A real example: housing dataset
- Using pandas categorical coding for ordinal values
- Sklearn OrdinalEncoder

In [None]:
import pandas as pd
housing_df = pd.read_csv('Data/ames_housing.csv')
housing_df.columns

Lots of columns. Let's check out 'ExterCond' column: quality of material on house exterior.

In [None]:
housing_df['ExterCond'].unique()

This is a column of strings, but these are really categories.
- Pandas has categorical datatype.
- Special methods for categorical datatype.

In [None]:
housing_df['ExterCond'] = housing_df['ExterCond'].astype('category')
housing_df['ExterCond']

Good, but need to establish category order

In [None]:
housing_df['ExterCond'] = housing_df['ExterCond'].cat.reorder_categories(['Po', 'Fa', 'TA', 'Gd', 'Ex'])
housing_df['ExterCond']

Get the numerical values of ordinal categorical:

In [None]:
housing_df['ExterCond']

In [None]:
housing_df['ExterCond'].cat.codes

#### Using scikit learn OrdinalEncoder()

In [None]:
from sklearn.preprocessing import OrdinalEncoder

Some objects in scikit-learn are predictive models:
- LinearRegression()
    - .fit() 
    - .predict()

Other objects are transformers:
- OrdinalEncoder(), StandardScaler(), Normalizer(), etc.
    -  .fit()
    - .transform()
    - .fit_transform()


.fit() method for transformers:
- fit() or fit_transform() transformer to **training set**.
- transform() test set and/or train set.

OrdinalEncoder fits and transforms categorical data to numerical.
- Can do many ordinal categorical columns at once.

In [None]:
ord_cat_selector = ['ExterCond', 'LotShape']
cat_subset = housing_df[ord_cat_selector]
cat_subset

Measure of irregularity of lot shape.
- Clearly ordinal.

In [None]:
cat_subset['LotShape'].unique()

Ordinal encoder will do the mapping all at once:
- Define ordinal order for each categorical variable.

In [None]:
extcond_list = ['Po', 'Fa', 'TA', 'Gd', 'Ex'] 
reg_list = ['Reg', 'IR1', 'IR2', 'IR3']

In [None]:
o_enc = OrdinalEncoder(categories = [extcond_list, reg_list])
o_enc.fit(cat_subset)

Now transform the categorical subset

In [None]:
o_enc.transform(cat_subset)

In [None]:
X_ord = pd.DataFrame(o_enc.transform(cat_subset),
                        columns = cat_subset.columns)
X_ord

In [None]:
cat_subset

Nice thing is you've also set up inverse transform:

In [None]:
X_ord.head()

In [None]:
o_enc.inverse_transform(X_ord)

Some advantages of ordinal encoder:
- Set up encoding order for many categorical columns once.
- Transform/inverse transform at same time
- **Integrates into scikit learn pipeline architecture (will see this later)**

**Dealing with nominal categoricals**

Ordinal encoding nominal categoricals introduce spurious relations:

- Doesn't make sense 

In [None]:
housing_df['RoofStyle'].unique()

- pd.get_dummies()
- sklearn's OneHotEncoder()

Create column for each unique value of nominal categorical:
- Each column takes on 0/1 value.

In [None]:
pd.get_dummies(housing_df['RoofStyle']).tail()

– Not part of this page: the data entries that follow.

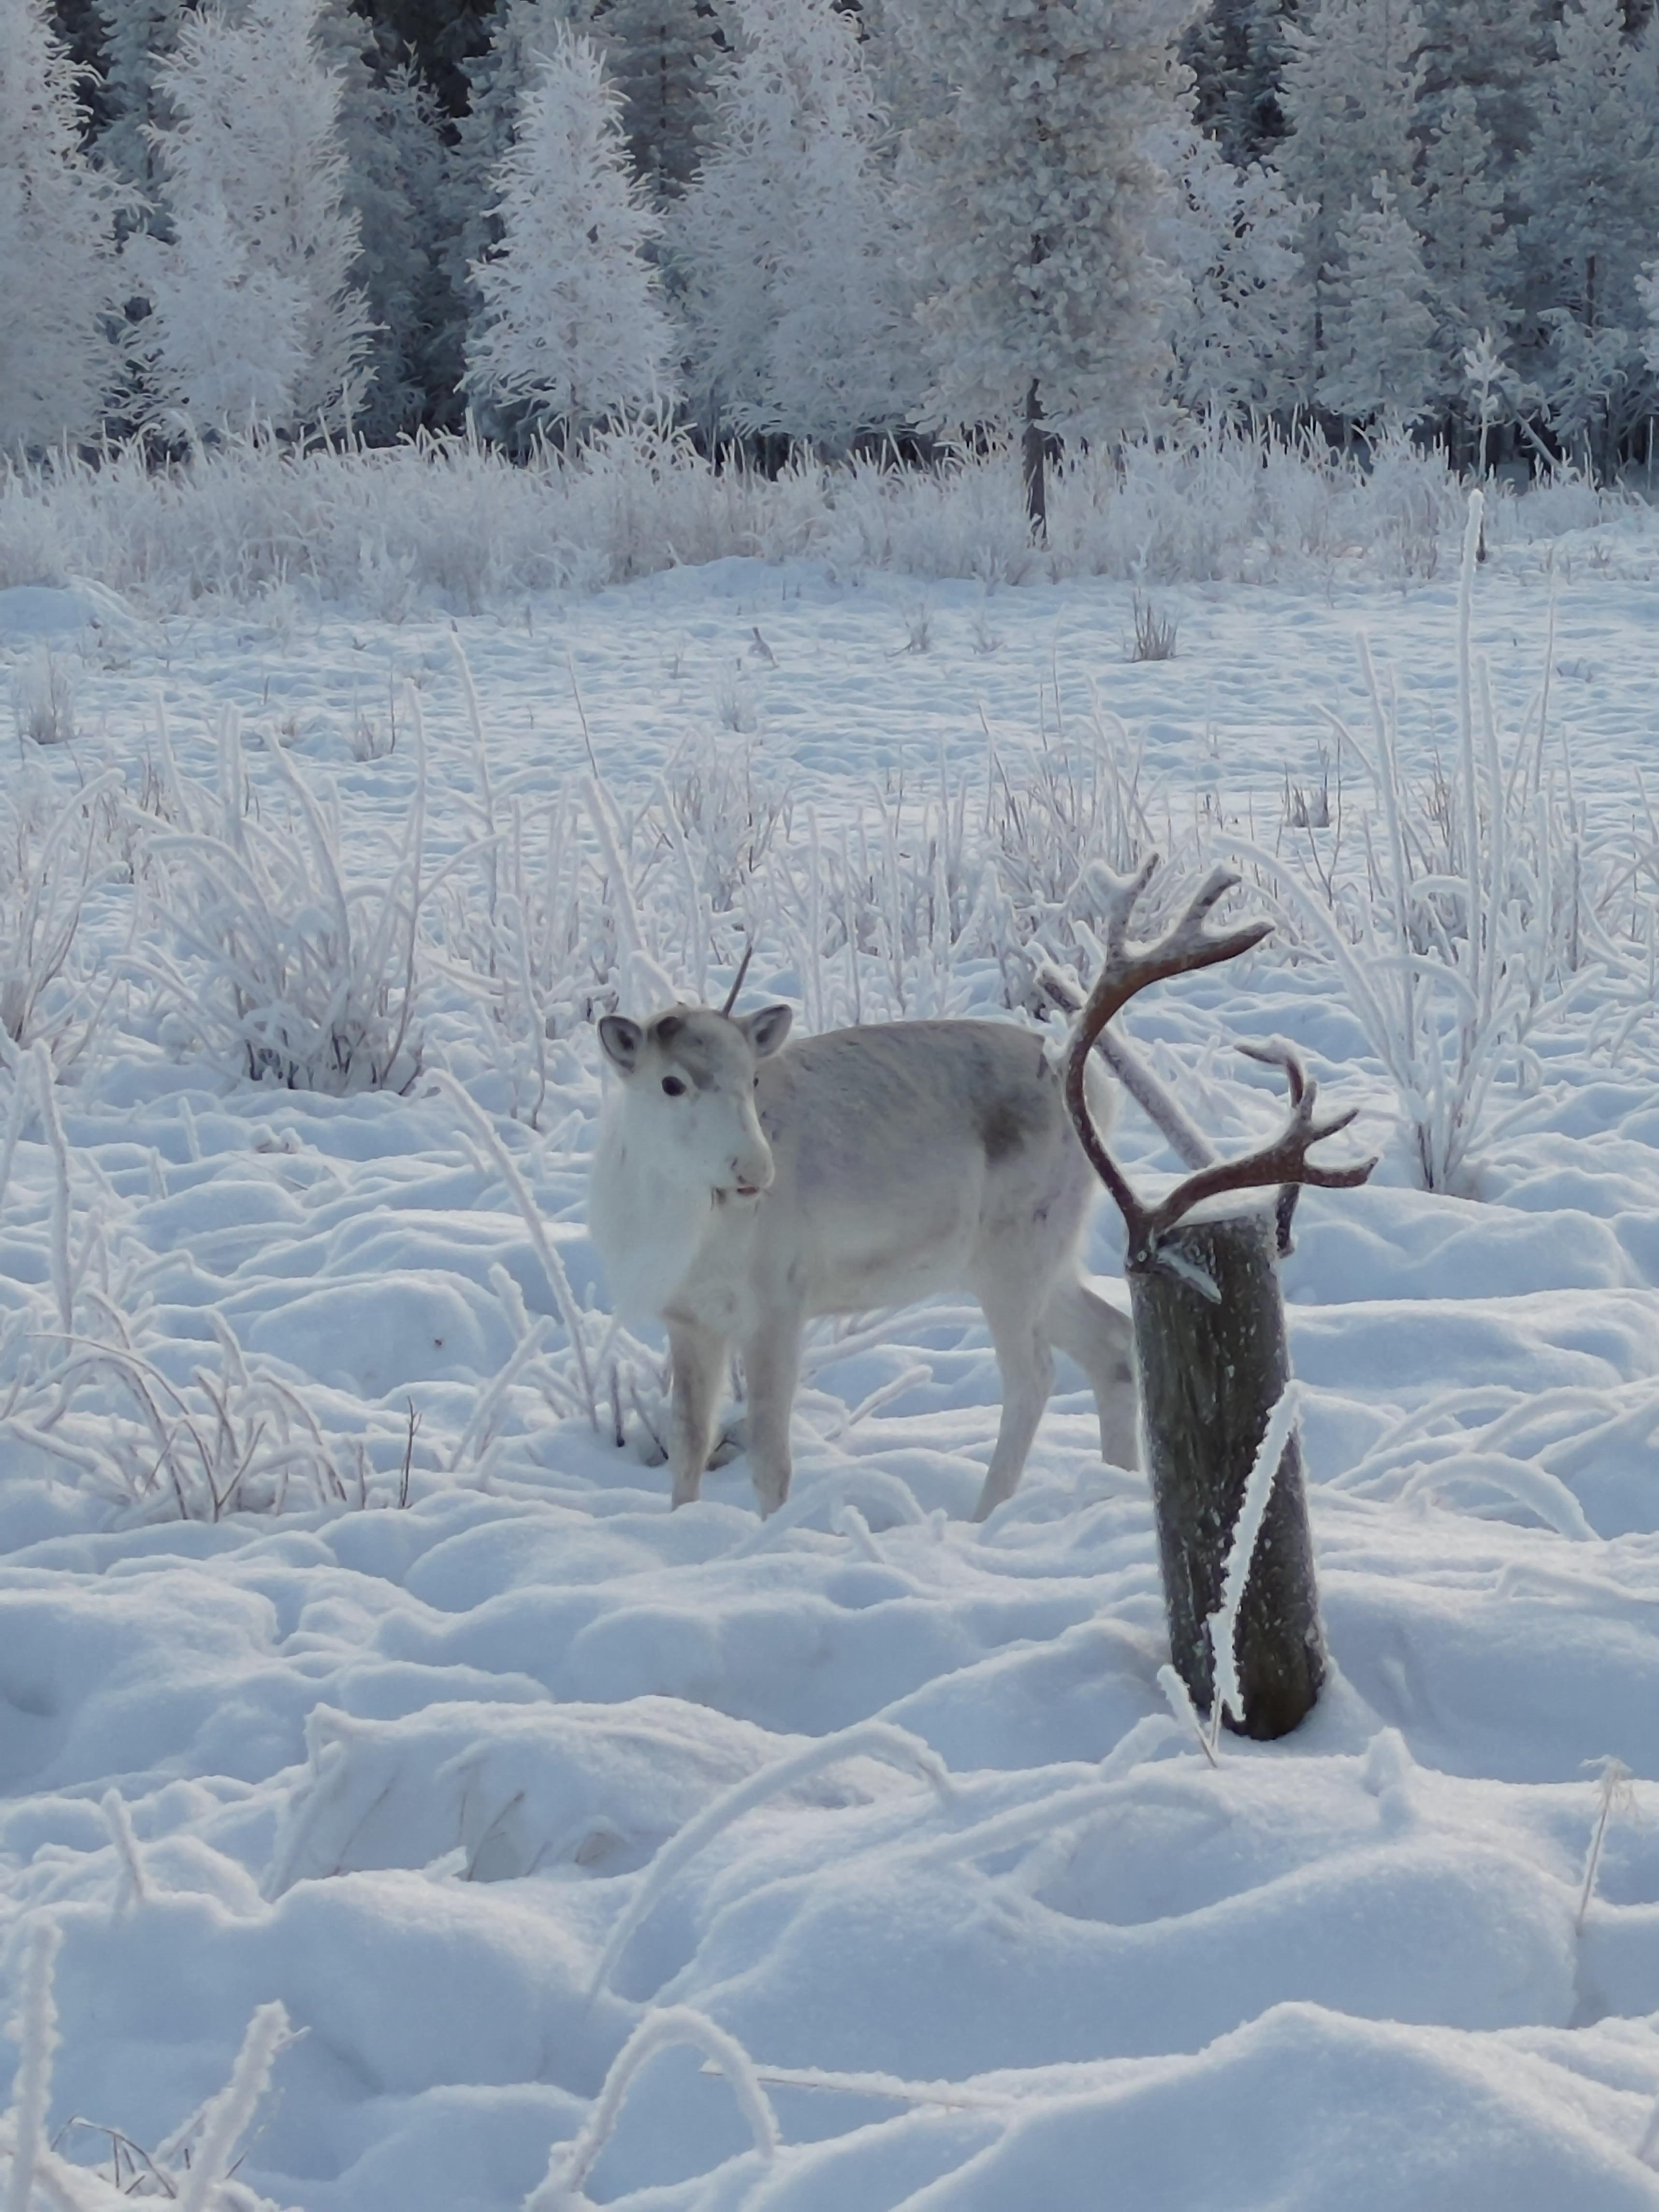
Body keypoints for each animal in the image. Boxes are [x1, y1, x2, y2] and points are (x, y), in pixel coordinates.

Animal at [587, 964, 1139, 1522]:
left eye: (752, 1078)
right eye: (671, 1083)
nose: (755, 1170)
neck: (678, 1221)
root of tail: (1095, 1089)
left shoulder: (776, 1311)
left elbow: (769, 1459)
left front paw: (774, 1532)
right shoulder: (689, 1321)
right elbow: (688, 1445)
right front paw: (683, 1519)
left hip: (1016, 1262)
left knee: (1034, 1378)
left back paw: (986, 1514)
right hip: (1040, 1264)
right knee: (1112, 1342)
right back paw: (1117, 1486)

When doing regression, there is issue with transforming feature in this way:
- Accidentally introduced a correlation.
- E.g., constraint: if 5 of the columns are zero the last one must be 1.
- For $k$ values of nominal categorical only $k-1$ carry information.
- **Solution**: Get rid of one of the columns.

In [None]:
X_roof = pd.get_dummies(housing_df['RoofStyle'], drop_first = True)
X_roof.tail()

The `get_dummies()` function is useful for EDA, but when you're building machine learning models and pipelines in Phase 4, it will be important to do any one-hot encoding by using `sklearn`'s tool, the `OneHotEncoder`. The main advantage of this is that it stores information about the columns and creates a persistent function that can be used on future data of the same form. This idea of transforming "future data of the same form" is central to  the predictive statistical work we'll do in later phases. See [this page](https://stackoverflow.com/questions/36631163/pandas-get-dummies-vs-sklearns-onehotencoder-what-are-the-pros-and-cons) for more.

#### Using scikit-learn OneHotEncoder

In [None]:
from sklearn.preprocessing import OneHotEncoder
onehot_enc = OneHotEncoder(drop = 'first') # sparse = False to make it into a dataframe

Notice that by default the `.transform()` method returns a **sparse matrix**. If we want to see the 1's and 0's we can either override this by setting `sparse=False` in the encoder instance or we can call `todense()` on the sparse matrix:

In [None]:
nominal_cols = ['RoofStyle','HouseStyle']
X_nom_trans =onehot_enc.fit_transform(housing_df[nominal_cols]).todense()
X_nom_trans

In [None]:
onehot_enc.get_feature_names_out()

Can also initiate inverse transform

In [None]:
onehot_enc.inverse_transform(X_nom_trans)

#### Some general advice on encoding many nominal variables

- Watch out for feature size explosion!
- Features are great, but...
    - Lots of features can lead to problems (we will see this later in **great detail**)
    - Can use up tons of memory (will need to encode as sparse matrix)


In [None]:
X_nom_trans.shape

In [None]:
cols =onehot_enc.get_feature_names_out()
cols

In [None]:
X_nom= pd.DataFrame(X_nom_trans,columns = cols)
X_nom.head()

In [None]:
#combine all catergorical variables

cat_df = pd.concat([X_ord,X_nom],axis = 1)
cat_df